**TASK STATEMENT**
Could you give back every record below exactly, leaving out the pictures?

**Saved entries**
────

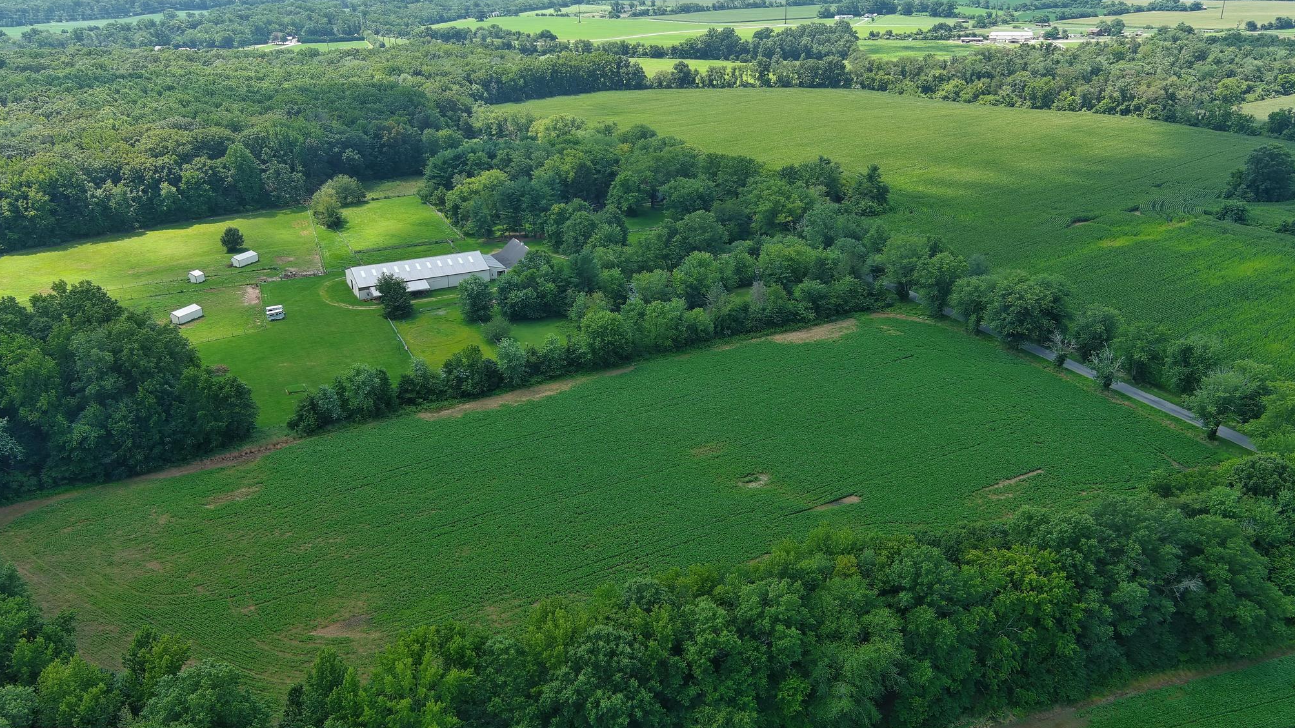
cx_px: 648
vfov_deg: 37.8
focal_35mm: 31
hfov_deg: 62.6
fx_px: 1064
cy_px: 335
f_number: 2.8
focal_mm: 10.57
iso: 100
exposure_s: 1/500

────

**TASK SOLUTION**
cx_px: 648
vfov_deg: 37.8
focal_35mm: 31
hfov_deg: 62.6
fx_px: 1064
cy_px: 335
f_number: 2.8
focal_mm: 10.57
iso: 100
exposure_s: 1/500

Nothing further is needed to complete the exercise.